The luminescence of the unactivated and Bi3+- and Eu3+-activated compounds ABO4 (A is Sc, In; B is P, V, Nb) is reported and compared with the luminescence of the corresponding rare-earth and yttrium compounds. The ScNbO4 shows a weak, blue emission, ScVO4 a blue-green, and InVO4 a green emission. The other host lattices show no or only a very weak emission at room temperature. The color of the vanadate emission depends strongly on the choice of A. This was studied by replacing part of the A ions by other ions or a combination of ions.
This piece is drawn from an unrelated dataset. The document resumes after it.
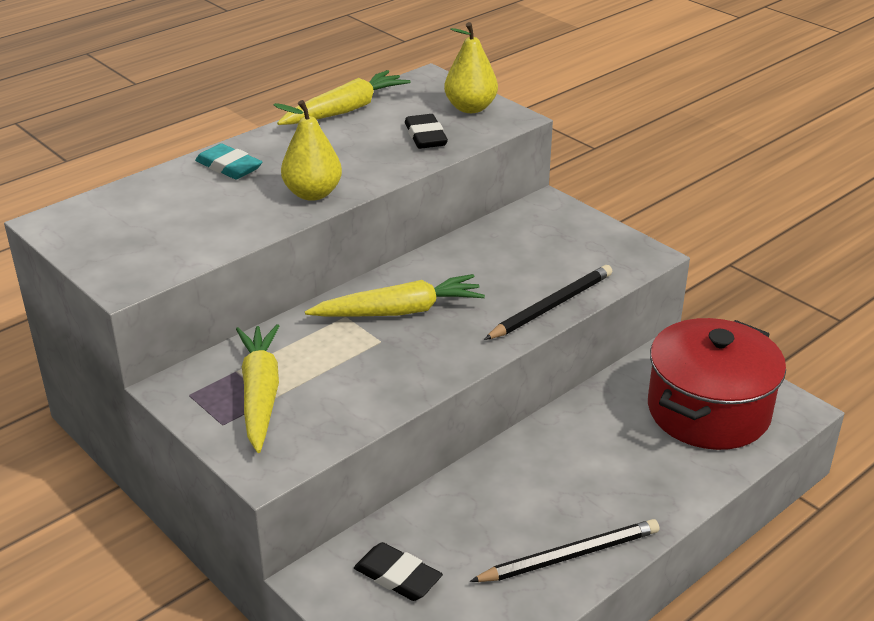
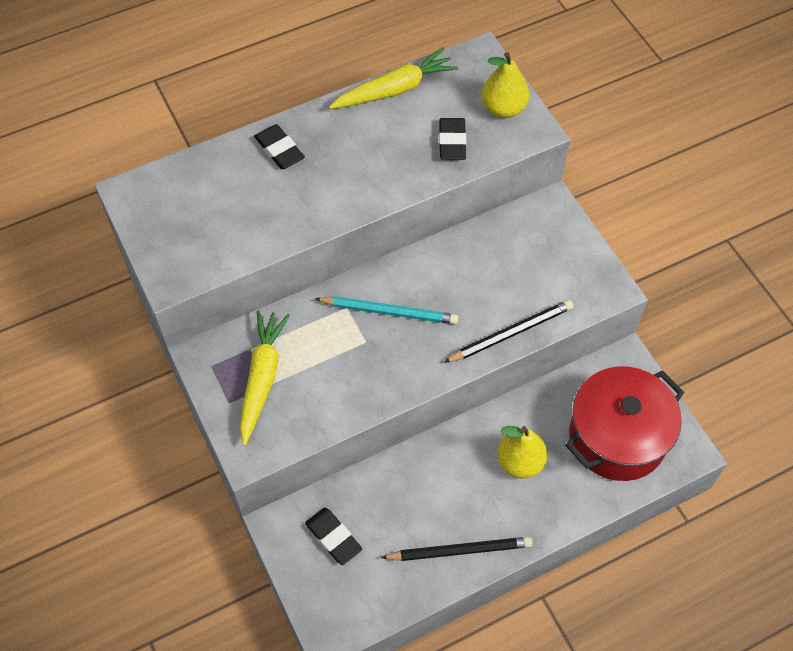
camera: 15 degrees right, 25 degrees up
turquoise eraser [195,143,262,179] -> black eraser [254,124,305,169]
yellow pear [274,100,342,201] -> yellow pear moved to [497,426,548,479]
yellow carrot [305,274,485,317] -> turquoise pencil [315,296,459,324]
The shift of the vanadate emission is ascribed to two effects, viz., metal–metal interaction (e.g., Bi3+–VO4) and the effect of the size of the metal ions at the A sites (e.g., Sc3+). The Eu3+-activated phosphors show some interesting features. The intensity of the forced electric dipole emission from the Eu3+ ion seems to depend strongly on the position of the lowest strong absorption band. In the zircon structure the D50−7F2 emission is hypersensitive to the surroundings, although no linear crystal-field component can be present. Both (In, Eu) PO4 and (In, Eu) VO4 show an orange (D50−7F1) emission due to the presence of inversion symmetry at the In3+ site.